The mission letterhead. (Courtesy of the Anglican Archives, Southern Queensland)

They occupied the house for some years, however by 1941 they had relocated to New Farm. The Reverend Lavers got into a spat with the “Truth” newspaper in 1942 after an elderly lady was found wandering around the streets of New Farm.

frances lavers home new farm 1942 slq

The Francis Lavers Home after relocation to New Farm. (State Library of Queensland)

“Dorra Tor” was once again in the news in 1943 with a blatant case of war profiteering. Martha Shear had rented the house to a Mrs. Osbourne for £3 a week. Osbourne had sublet the house to the US Army for £45/10/- a month, or almost 4 times what she was paying.

Seven women, working for the US Army and occupying the house, applied for a determination as they were struggling to pay the rent, even though employed full time.
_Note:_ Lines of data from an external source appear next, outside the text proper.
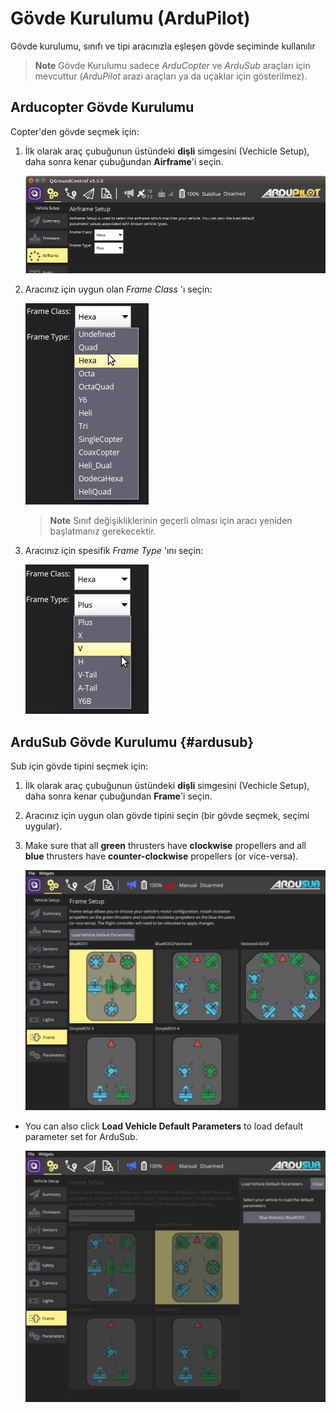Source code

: # Gövde Kurulumu (ArduPilot)

Gövde kurulumu, sınıfı ve tipi aracınızla eşleşen gövde seçiminde kullanılır

> **Note** Gövde Kurulumu sadece *ArduCopter* ve *ArduSub* araçları için mevcuttur (*ArduPilot* arazi araçları ya da uçaklar için gösterilmez).

## Arducopter Gövde Kurulumu

Copter'den gövde seçmek için:

1. İlk olarak araç çubuğunun üstündeki **dişli** simgesini (Vechicle Setup), daha sonra kenar çubuğundan **Airframe**'i seçin.
    
    ![Airframe config](../../assets/setup/airframe/arducopter.jpg)

2. Aracınız için uygun olan *Frame Class* 'ı seçin:
    
    ![Airframe type](../../assets/setup/airframe/arducopter_class.jpg)
    
    > **Note** Sınıf değişikliklerinin geçerli olması için aracı yeniden başlatmanız gerekecektir.

3. Aracınız için spesifik *Frame Type* 'ını seçin:
    
    ![Airframe type](../../assets/setup/airframe/arducopter_type.jpg)

## ArduSub Gövde Kurulumu {#ardusub}

Sub için gövde tipini seçmek için:

1. İlk olarak araç çubuğunun üstündeki **dişli** simgesini (Vechicle Setup), daha sonra kenar çubuğundan **Frame**'i seçin.
2. Aracınız için uygun olan gövde tipini seçin (bir gövde seçmek, seçimi uygular).
3. Make sure that all **green** thrusters have **clockwise** propellers and all **blue** thrusters have **counter-clockwise** propellers (or vice-versa).
    
    ![Select airframe type](../../assets/setup/airframe_ardusub.jpg)

- You can also click **Load Vehicle Default Parameters** to load default parameter set for ArduSub.
    
    ![Load vehicle params](../../assets/setup/airframe_ardusub_parameters.jpg)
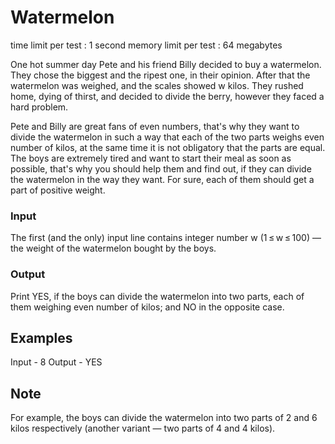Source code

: # Watermelon

time limit per test : 1 second
memory limit per test : 64 megabytes

One hot summer day Pete and his friend Billy decided to buy a watermelon. They chose the biggest and the ripest one, in their opinion. After that the watermelon was weighed, and the scales showed w kilos. They rushed home, dying of thirst, and decided to divide the berry, however they faced a hard problem.

Pete and Billy are great fans of even numbers, that's why they want to divide the watermelon in such a way that each of the two parts weighs even number of kilos, at the same time it is not obligatory that the parts are equal. The boys are extremely tired and want to start their meal as soon as possible, that's why you should help them and find out, if they can divide the watermelon in the way they want. For sure, each of them should get a part of positive weight.

### Input
The first (and the only) input line contains integer number w (1 ≤ w ≤ 100) — the weight of the watermelon bought by the boys.

### Output
Print YES, if the boys can divide the watermelon into two parts, each of them weighing even number of kilos; and NO in the opposite case.

## Examples
Input - 8
Output - YES

## Note
For example, the boys can divide the watermelon into two parts of 2 and 6 kilos respectively (another variant — two parts of 4 and 4 kilos).
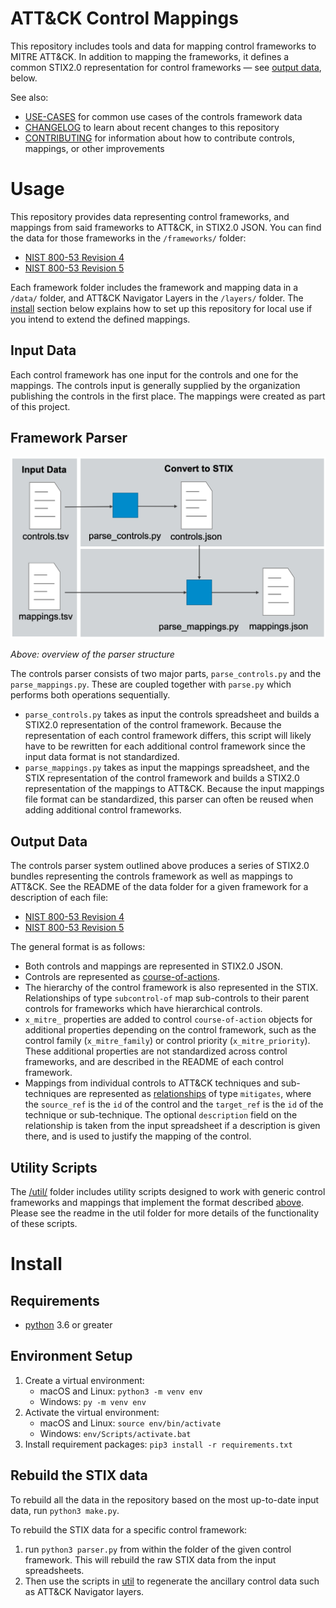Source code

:# ATT&CK Control Mappings
This repository includes tools and data for mapping control frameworks to MITRE ATT&amp;CK. In addition to mapping the frameworks, it defines a common STIX2.0 representation for control frameworks &mdash; see [output data](#output-data), below.

See also:
- [USE-CASES](USE-CASES.md) for common use cases of the controls framework data
- [CHANGELOG](CHANGELOG.md) to learn about recent changes to this repository
- [CONTRIBUTING](CONTRIBUTING.md) for information about how to contribute controls, mappings, or other improvements

# Usage

This repository provides data representing control frameworks, and mappings from said frameworks to ATT&CK, in STIX2.0 JSON. You can find the data for those frameworks in the `/frameworks/` folder:
- [NIST 800-53 Revision 4](frameworks/nist800-53-r4/)
- [NIST 800-53 Revision 5](frameworks/nist800-53-r5/)

Each framework folder includes the framework and mapping data in a `/data/` folder, and ATT&CK Navigator Layers in the `/layers/` folder. The [install](#install) section below explains how to set up this repository for local use if you intend to extend the defined mappings.


## Input Data
Each control framework has one input for the controls and one for the mappings. The controls input is generally supplied by the organization publishing the controls in the first place. The mappings were created as part of this project. 

## Framework Parser

<img src="docs/parser_overview.png" width="720px">

*Above: overview of the parser structure*

The controls parser consists of two major parts, `parse_controls.py` and the `parse_mappings.py`. These are coupled together with `parse.py` which performs both operations sequentially. 
- `parse_controls.py` takes as input the controls spreadsheet and builds a STIX2.0 representation of the control framework. Because the representation of each control framework differs, this script will likely have to be rewritten for each additional control framework since the input data format is not standardized.
- `parse_mappings.py` takes as input the mappings spreadsheet, and the STIX representation of the control framework and builds a STIX2.0 representation of the mappings to ATT&CK. Because the input mappings file format can be standardized, this parser can often be reused when adding additional control frameworks.

## Output Data

The controls parser system outlined above produces a series of STIX2.0 bundles representing the controls framework as well as mappings to ATT&CK. See the README of the data folder for a given framework for a description of each file:
- [NIST 800-53 Revision 4](frameworks/nist800-53-r4/data/)
- [NIST 800-53 Revision 5](frameworks/nist800-53-r5/data/)

The general format is as follows:
- Both controls and mappings are represented in STIX2.0 JSON.
- Controls are represented as [course-of-actions](https://docs.oasis-open.org/cti/stix/v2.0/csprd01/part2-stix-objects/stix-v2.0-csprd01-part2-stix-objects.html#_Toc476230929).
- The hierarchy of the control framework is also represented in the STIX. Relationships of type `subcontrol-of` map sub-controls to their parent controls for frameworks which have hierarchical controls. 
- `x_mitre_` properties are added to control `course-of-action` objects for additional properties depending on the control framework, such as the control family (`x_mitre_family`) or control priority (`x_mitre_priority`). These additional properties are not standardized across control frameworks, and are described in the README of each control framework.
- Mappings from individual controls to ATT&CK techniques and sub-techniques are represented as [relationships](https://docs.oasis-open.org/cti/stix/v2.0/csprd01/part2-stix-objects/stix-v2.0-csprd01-part2-stix-objects.html#_Toc476230970) of type `mitigates`, where the `source_ref` is the `id` of the control and the `target_ref` is the `id` of the technique or sub-technique. The optional `description` field on the relationship is taken from the input spreadsheet if a description is given there, and is used to justify the mapping of the control.

## Utility Scripts

The [/util/](util/) folder includes utility scripts designed to work with generic control frameworks and mappings that implement the format described [above](#output-data). Please see the readme in the util folder for more details of the functionality of these scripts.

# Install
## Requirements

- [python](https://www.python.org/) 3.6 or greater

## Environment Setup

1. Create a virtual environment: 
    - macOS and Linux: `python3 -m venv env`
    - Windows: `py -m venv env`
2. Activate the virtual environment: 
    - macOS and Linux: `source env/bin/activate`
    - Windows: `env/Scripts/activate.bat`
3. Install requirement packages: `pip3 install -r requirements.txt`

## Rebuild the STIX data

To rebuild all the data in the repository based on the most up-to-date input data, run `python3 make.py`.

To rebuild the STIX data for a specific control framework:
1. run `python3 parser.py` from within the folder of the given control framework. This will rebuild the raw STIX data from the input spreadsheets.
2. Then use the scripts in [util](util/) to regenerate the ancillary control data such as ATT&CK Navigator layers.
The severe shortage of housing during the war prompted the Federal Government to introduce price controls. Rentals were calculated by the court based on the value of the house and ongoing costs.

Interestingly, the Fair Rents Board valued the house and land at £1,735, less than Martha Shear had paid for it in 1926. The rental was reduced to around a third of the original figure.
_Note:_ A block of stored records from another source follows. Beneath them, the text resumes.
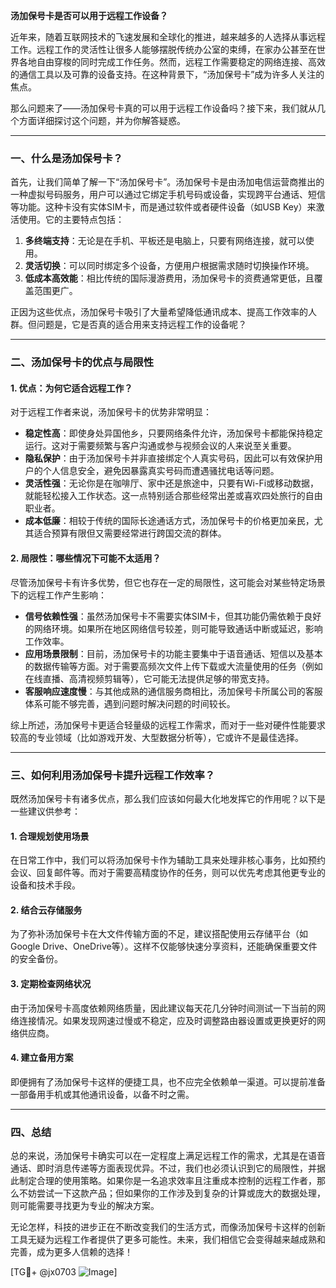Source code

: **汤加保号卡是否可以用于远程工作设备？**

近年来，随着互联网技术的飞速发展和全球化的推进，越来越多的人选择从事远程工作。远程工作的灵活性让很多人能够摆脱传统办公室的束缚，在家办公甚至在世界各地自由穿梭的同时完成工作任务。然而，远程工作需要稳定的网络连接、高效的通信工具以及可靠的设备支持。在这种背景下，“汤加保号卡”成为许多人关注的焦点。

那么问题来了——汤加保号卡真的可以用于远程工作设备吗？接下来，我们就从几个方面详细探讨这个问题，并为你解答疑惑。

---

### 一、什么是汤加保号卡？

首先，让我们简单了解一下“汤加保号卡”。汤加保号卡是由汤加电信运营商推出的一种虚拟号码服务，用户可以通过它绑定手机号码或设备，实现跨平台通话、短信等功能。这种卡没有实体SIM卡，而是通过软件或者硬件设备（如USB Key）来激活使用。它的主要特点包括：

1. **多终端支持**：无论是在手机、平板还是电脑上，只要有网络连接，就可以使用。
2. **灵活切换**：可以同时绑定多个设备，方便用户根据需求随时切换操作环境。
3. **低成本高效能**：相比传统的国际漫游费用，汤加保号卡的资费通常更低，且覆盖范围更广。

正因为这些优点，汤加保号卡吸引了大量希望降低通讯成本、提高工作效率的人群。但问题是，它是否真的适合用来支持远程工作的设备呢？

---

### 二、汤加保号卡的优点与局限性

#### 1. **优点：为何它适合远程工作？**

对于远程工作者来说，汤加保号卡的优势非常明显：

- **稳定性高**：即使身处异国他乡，只要网络条件允许，汤加保号卡都能保持稳定运行。这对于需要频繁与客户沟通或参与视频会议的人来说至关重要。
- **隐私保护**：由于汤加保号卡并非直接绑定个人真实号码，因此可以有效保护用户的个人信息安全，避免因暴露真实号码而遭遇骚扰电话等问题。
- **灵活性强**：无论你是在咖啡厅、家中还是旅途中，只要有Wi-Fi或移动数据，就能轻松接入工作状态。这一点特别适合那些经常出差或喜欢四处旅行的自由职业者。
- **成本低廉**：相较于传统的国际长途通话方式，汤加保号卡的价格更加亲民，尤其适合预算有限但又需要经常进行跨国交流的群体。

#### 2. **局限性：哪些情况下可能不太适用？**

尽管汤加保号卡有许多优势，但它也存在一定的局限性，这可能会对某些特定场景下的远程工作产生影响：

- **信号依赖性强**：虽然汤加保号卡不需要实体SIM卡，但其功能仍需依赖于良好的网络环境。如果所在地区网络信号较差，则可能导致通话中断或延迟，影响工作效率。
- **应用场景限制**：目前，汤加保号卡的功能主要集中于语音通话、短信以及基本的数据传输等方面。对于需要高频次文件上传下载或大流量使用的任务（例如在线直播、高清视频剪辑等），它可能无法提供足够的带宽支持。
- **客服响应速度慢**：与其他成熟的通信服务商相比，汤加保号卡所属公司的客服体系可能不够完善，遇到问题时解决问题的时间较长。

综上所述，汤加保号卡更适合轻量级的远程工作需求，而对于一些对硬件性能要求较高的专业领域（比如游戏开发、大型数据分析等），它或许不是最佳选择。

---

### 三、如何利用汤加保号卡提升远程工作效率？

既然汤加保号卡有诸多优点，那么我们应该如何最大化地发挥它的作用呢？以下是一些建议供参考：

#### 1. **合理规划使用场景**
   在日常工作中，我们可以将汤加保号卡作为辅助工具来处理非核心事务，比如预约会议、回复邮件等。而对于需要高精度协作的任务，则可以优先考虑其他更专业的设备和技术手段。

#### 2. **结合云存储服务**
   为了弥补汤加保号卡在大文件传输方面的不足，建议搭配使用云存储平台（如Google Drive、OneDrive等）。这样不仅能够快速分享资料，还能确保重要文件的安全备份。

#### 3. **定期检查网络状况**
   由于汤加保号卡高度依赖网络质量，因此建议每天花几分钟时间测试一下当前的网络连接情况。如果发现网速过慢或不稳定，应及时调整路由器设置或更换更好的网络供应商。

#### 4. **建立备用方案**
   即便拥有了汤加保号卡这样的便捷工具，也不应完全依赖单一渠道。可以提前准备一部备用手机或其他通讯设备，以备不时之需。

---

### 四、总结

总的来说，汤加保号卡确实可以在一定程度上满足远程工作的需求，尤其是在语音通话、即时消息传递等方面表现优异。不过，我们也必须认识到它的局限性，并据此制定合理的使用策略。如果你是一名追求效率且注重成本控制的远程工作者，那么不妨尝试一下这款产品；但如果你的工作涉及到复杂的计算或庞大的数据处理，则可能需要寻找更为专业的解决方案。

无论怎样，科技的进步正在不断改变我们的生活方式，而像汤加保号卡这样的创新工具无疑为远程工作者提供了更多可能性。未来，我们相信它会变得越来越成熟和完善，成为更多人信赖的选择！

[TG💪+ @jx0703 ![Image](https://github.com/user-attachments/assets/dbca1d08-cadb-493c-b0ec-ad6f7a83f270)]
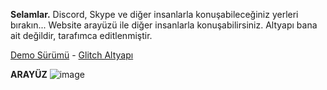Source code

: **Selamlar.** Discord, Skype ve diğer insanlarla konuşabileceğiniz yerleri bırakın... Website arayüzü ile diğer insanlarla konuşabilirsiniz.
Altyapı bana ait değildir, tarafımca editlenmiştir.

[Demo Sürümü](https://online-chat-web.glitch.me/) - 
[Glitch Altyapı](https://online-chat-web.glitch.me)

**ARAYÜZ**
![image](https://user-images.githubusercontent.com/45299268/147824446-da6690c9-2f4e-4e3f-a6bc-4a3da5399d47.png)
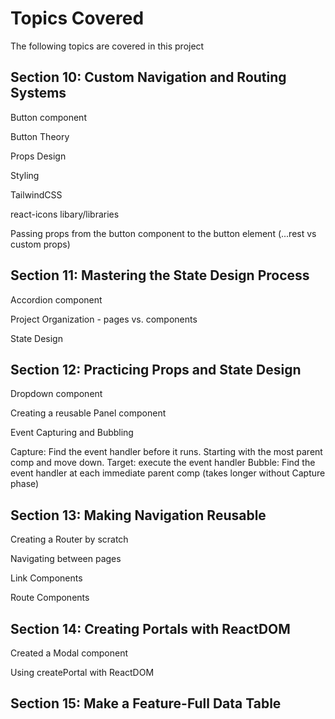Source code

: # Topics Covered

The following topics are covered in this project

## Section 10: Custom Navigation and Routing Systems

Button component

Button Theory

Props Design

Styling

TailwindCSS

react-icons libary/libraries

Passing props from the button component to the button element (...rest vs custom props)

## Section 11: Mastering the State Design Process

Accordion component

Project Organization - pages vs. components

State Design

## Section 12: Practicing Props and State Design

Dropdown component

Creating a reusable Panel component

Event Capturing and Bubbling

Capture: Find the event handler before it runs. Starting with the most parent comp and move down.
Target: execute the event handler
Bubble: Find the event handler at each immediate parent comp (takes longer without Capture phase)

## Section 13: Making Navigation Reusable

Creating a Router by scratch

Navigating between pages

Link Components

Route Components

## Section 14: Creating Portals with ReactDOM

Created a Modal component

Using createPortal with ReactDOM

## Section 15: Make a Feature-Full Data Table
rent reduced tele 18 may 1843

Brisbane Telegraph. 18th May 1943. (TROVE)

fireplace dorra tor

A fireplace at “Dorra Tor”. (P. Granville)

Recent times

The house stayed with the Shear family until 1973 and then passed rapidly through numerous hands.
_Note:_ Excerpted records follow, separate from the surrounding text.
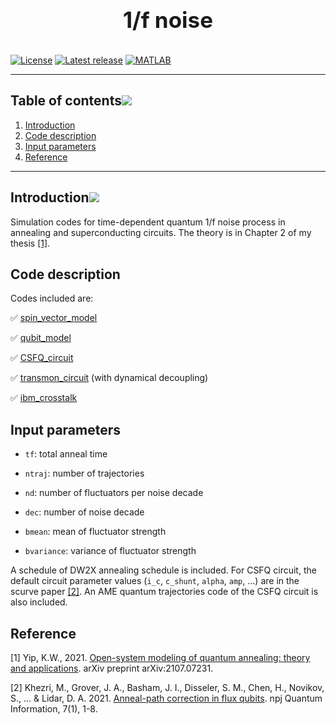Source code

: <h1 align="center" style="display: block; font-size: 2.5em; font-weight: bold; margin-block-start: 1em; margin-block-end: 1em;">
<br><br><strong> 1/f noise</strong>
</h1>

[![License](https://img.shields.io/badge/License-Apache_2.0-blue.svg)](https://opensource.org/licenses/Apache-2.0)
[![Latest release](https://img.shields.io/github/v/release/USCqserver/1fnoise)](https://github.com/USCqserver/1fnoise/releases/tag/v2.0.0)
[![MATLAB](https://img.shields.io/badge/MATLAB-R2022a-BLUE.svg)](https://www.mathworks.com/login?uri=%2Fdownloads%2Fprerelease)

---
## Table of contents[![](./docs/img/pin.svg)](#table-of-contents)
1. [Introduction](#introduction)
2. [Code description](#codedescription)
3. [Input parameters](#inputparameters)
4. [Reference](#reference)
---
## Introduction[![](./docs/img/pin.svg)](#introduction)
Simulation codes for time-dependent quantum 1/f noise process in annealing and superconducting circuits. The theory is in Chapter 2 of my thesis [[1]](#1). 

## Code description <a name="codedescription"></a>
Codes included are:

:white_check_mark: [spin_vector_model](https://github.com/USCqserver/1fnoise/tree/master/spin_vector_model)

:white_check_mark: [qubit_model](https://github.com/USCqserver/1fnoise/tree/master/qubit_model)

:white_check_mark: [CSFQ_circuit](https://github.com/USCqserver/1fnoise/tree/master/CSFQ_circuit) 

:white_check_mark: [transmon_circuit](https://github.com/USCqserver/1fnoise/tree/master/transmon_circuit) (with dynamical decoupling)

:white_check_mark: [ibm_crosstalk](https://github.com/USCqserver/1fnoise/tree/master/ibm_crosstalk)


## Input parameters <a name="inputparameters"></a>

- `tf`: total anneal time

- `ntraj`: number of trajectories

- `nd`: number of fluctuators per noise decade

- `dec`: number of noise decade

- `bmean`: mean of fluctuator strength

- `bvariance`: variance of fluctuator strength 

A schedule of DW2X annealing schedule is included. For CSFQ circuit, the default circuit parameter values (`i_c`, `c_shunt`, `alpha`, `amp`, ...) are in the scurve paper [[2]](#2). An AME quantum trajectories code of the CSFQ circuit is also included.

## Reference <a name="reference"></a>
<a id="1">[1]</a> 
Yip, K.W., 2021. [Open-system modeling of quantum annealing: theory and applications](https://arxiv.org/pdf/2107.07231.pdf). arXiv preprint arXiv:2107.07231.

<a id="2">[2]</a> 
Khezri, M., Grover, J. A., Basham, J. I., Disseler, S. M., Chen, H., Novikov, S., ... & Lidar, D. A. 2021. 
[Anneal-path correction in flux qubits](https://arxiv.org/pdf/2002.11217.pdf). npj Quantum Information, 7(1), 1-8.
In yet another interesting addition to the house’s varied occupants over the years, the current owners purchased it from a company offering astrological, psychic and clairvoyant services.

“Dorra Tor” has now returned to being a family home.

dorra tor 2020

“Dorra Tor” in 2020. (P. Granville)

Further Reading

Josias Henry Hancock Biography

William Kidston Biography

A poem written by William Kidston in 1891  “The Ballot is the Thing”

© P. Granville 2020


8 thoughts on ““Dorra Tor” – Plywood, Politics and Punters

  1. Dear Paul,
    Great to read about the long history of this house and its occupants. Mary Isabella Hancock nee Peel was my great aunt, her age on arrival in Brisbane was 7 according to the “Renfrewshire” immigration records. I am wondering if you have other information that places her as you state being 11 on arrival?
    I’ve written some family history about James and Ann Peel and their children and Peel Coachbuilders and Peel Motors in Stanley Street which I am more than happy to share. You are welcome to contact me if you are interested in looking at it.
    Denis Peel


    • Hi Denis, nice to hear from you. I went back and had a look and I see now that Mary Isabella isn’t actually listed for some reason in the State Archives index for assisted immigration though the rest of the family is. I used The age stated for Margaret in that record in error. I’d be interested in having a look at what you’ve done although I can’t squeeze too much more in the post as it’s already way over what’s recommended for blog posts. Would you have a photo of Mary Isabella that I could use by any chance ? My email is pdgranville@gmail.com


  2. Pingback: Gloucester Street Railway Station | Highgate Hill and Its History

  3. Hi
    I lived with my family in this house from around 1964 – 1973.

    This house played a Key role in the Aboriginal community including the tent embassy.

    If you would like further information email me

    Thank you for the history I love it.


  4. Thank you for this article
    My father and his family lived in Dorra Tor for some time ( I guess they were renting). I have a photo of my grandmother leaning over the verandah rail on what I believed was the back of the house. I understood it faced Strath Street, but may have been mistaken. My parents met while working at the Taxation Office and discovered they were neighbours. – Mum lived with her family on the corner of Gloucester and Ridge Streets.
    I also understood that “Dorra Tor” was cut into the lawn of Dorra Tor.


    • Hi Nancy, thanks very much for your interesting family recollections. I think the house always had two entrances. There’s a formal entry stairway up from Laura Street to the garden but the Strath Street entrance was far more convenient.